If there really are, besides Defense Secretary James Mattis, fully public-spirited people  (as opposed to grifters,  careerists, policy idiots  and business-special-interest promoters) around Trump – but they’re unwilling to resign on principle --  they should start acting to help remove this threat to national security by putting into motion the 25th Amendment, which provides for the ouster of presidents clearly found to be unwilling or unable  to do the job. But it might take the end of the long economic expansion that began under Obama to undermine the fearsome Trump base enough to get the “internal resisters”  around Trump to start thinking more about the national welfare and less about their job prospects.

 

As for the speculation that Vice President Pence might be the anonymous author of The Times’s piece, given the unctuous Pence’s comical servility to the president that’s hard to believe!

 

The “Internal Resistance’’ to Trump seems mostly an attempt to shield the future reputation of the national Republican Party and its leaders as Trump’s behavior gets even worse and heads toward a kind of apocalypse.  In any case, history will treat Trump’s enablers harshly.

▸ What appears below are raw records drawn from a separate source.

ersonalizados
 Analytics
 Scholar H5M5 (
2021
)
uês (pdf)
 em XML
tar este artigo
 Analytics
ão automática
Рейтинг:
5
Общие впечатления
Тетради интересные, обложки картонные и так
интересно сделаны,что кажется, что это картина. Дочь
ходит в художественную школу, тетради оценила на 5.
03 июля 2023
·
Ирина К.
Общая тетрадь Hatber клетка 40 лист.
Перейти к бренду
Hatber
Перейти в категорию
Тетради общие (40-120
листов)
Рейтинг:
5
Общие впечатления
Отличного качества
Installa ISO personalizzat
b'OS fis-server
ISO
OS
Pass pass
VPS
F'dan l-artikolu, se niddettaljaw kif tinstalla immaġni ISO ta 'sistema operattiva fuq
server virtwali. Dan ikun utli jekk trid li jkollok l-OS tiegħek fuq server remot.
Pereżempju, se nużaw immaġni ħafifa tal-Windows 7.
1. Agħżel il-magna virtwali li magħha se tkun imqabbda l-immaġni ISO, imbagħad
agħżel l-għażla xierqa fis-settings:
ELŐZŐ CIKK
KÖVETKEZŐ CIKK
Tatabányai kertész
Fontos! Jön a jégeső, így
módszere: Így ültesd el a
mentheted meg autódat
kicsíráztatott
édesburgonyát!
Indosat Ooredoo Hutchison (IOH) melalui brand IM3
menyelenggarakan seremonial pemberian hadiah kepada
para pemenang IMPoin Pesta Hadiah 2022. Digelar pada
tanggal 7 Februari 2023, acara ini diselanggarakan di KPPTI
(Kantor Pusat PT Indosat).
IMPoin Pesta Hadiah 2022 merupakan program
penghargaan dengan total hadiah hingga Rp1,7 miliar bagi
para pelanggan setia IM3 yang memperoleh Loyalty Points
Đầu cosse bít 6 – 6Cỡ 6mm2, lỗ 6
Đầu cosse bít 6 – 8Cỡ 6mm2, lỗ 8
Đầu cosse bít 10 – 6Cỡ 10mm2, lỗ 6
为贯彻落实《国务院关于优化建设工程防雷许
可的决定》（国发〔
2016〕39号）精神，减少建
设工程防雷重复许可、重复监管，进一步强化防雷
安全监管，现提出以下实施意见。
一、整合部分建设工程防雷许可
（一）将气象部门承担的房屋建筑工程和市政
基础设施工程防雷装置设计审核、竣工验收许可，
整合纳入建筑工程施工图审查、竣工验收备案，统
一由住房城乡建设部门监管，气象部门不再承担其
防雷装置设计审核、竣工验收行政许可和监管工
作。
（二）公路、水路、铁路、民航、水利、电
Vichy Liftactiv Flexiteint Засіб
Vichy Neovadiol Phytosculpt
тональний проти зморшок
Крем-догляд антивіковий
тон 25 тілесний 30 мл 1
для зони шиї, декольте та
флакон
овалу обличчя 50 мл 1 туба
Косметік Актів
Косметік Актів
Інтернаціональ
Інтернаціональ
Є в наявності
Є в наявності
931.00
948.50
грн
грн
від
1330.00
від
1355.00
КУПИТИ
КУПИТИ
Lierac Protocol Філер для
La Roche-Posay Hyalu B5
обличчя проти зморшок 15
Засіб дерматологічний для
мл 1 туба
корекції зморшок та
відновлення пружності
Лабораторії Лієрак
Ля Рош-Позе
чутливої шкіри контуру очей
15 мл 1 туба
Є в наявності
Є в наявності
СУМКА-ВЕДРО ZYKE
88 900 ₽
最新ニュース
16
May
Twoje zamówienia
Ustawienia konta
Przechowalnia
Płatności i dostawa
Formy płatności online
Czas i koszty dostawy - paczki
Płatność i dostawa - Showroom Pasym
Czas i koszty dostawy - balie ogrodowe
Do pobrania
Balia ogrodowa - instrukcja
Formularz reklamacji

Hard to believe America’s civic and political culture has decayed so much.

 

As for the Brett Kavanaugh confirmation hearing, forget about this affable, long-time GOP operative’s views on affirmative action and abortion. He’s getting the job because, like his retired and rich Washington lobbyist father, he’ll back the interests of big business and the very rich just about 100 percent. The Koch Brothers have even more to be happy about. The social issues of abortion, etc., are there to stir up the suckers at the likes of Trump rallies. A nice distraction.

 

And the raucous demonstrators at the back of the Senate Judiciary Committee hearing room didn’t do their cause any good, however, rigged the hearing was.

 

Wishful Thinking and Rising Seas

 

With Chesapeake Requiem: A Year with the Watermen of Vanishing Tangier Island, Earl Swift has written a charming if melancholic book about Tangier Island, in the Chesapeake Bay, whose main industry is catching blue crabs (aka soft-shell crabs – delicious!). The island – four feet above sea level -- is being reclaimed by sea-level rise associated with global warming but many residents, in their wishful thinking, refuse to accept that, arguing that it’s simply a matter of erosion that perhaps can be addressed with help from the Feds and other authorities.

 

In any case, the island will probably have to be abandoned within the next few decades.

 

Contrast that with the far more realistic attitude of another low-lying coastal place – Newport’s Point Section, where residents are elevating houses and taking other steps to deal with the ocean’s rise. Of course, folks in The Point generally have a lot more money than Tangier people. Hedge funders, et al., generally earn a lot more than crabbers.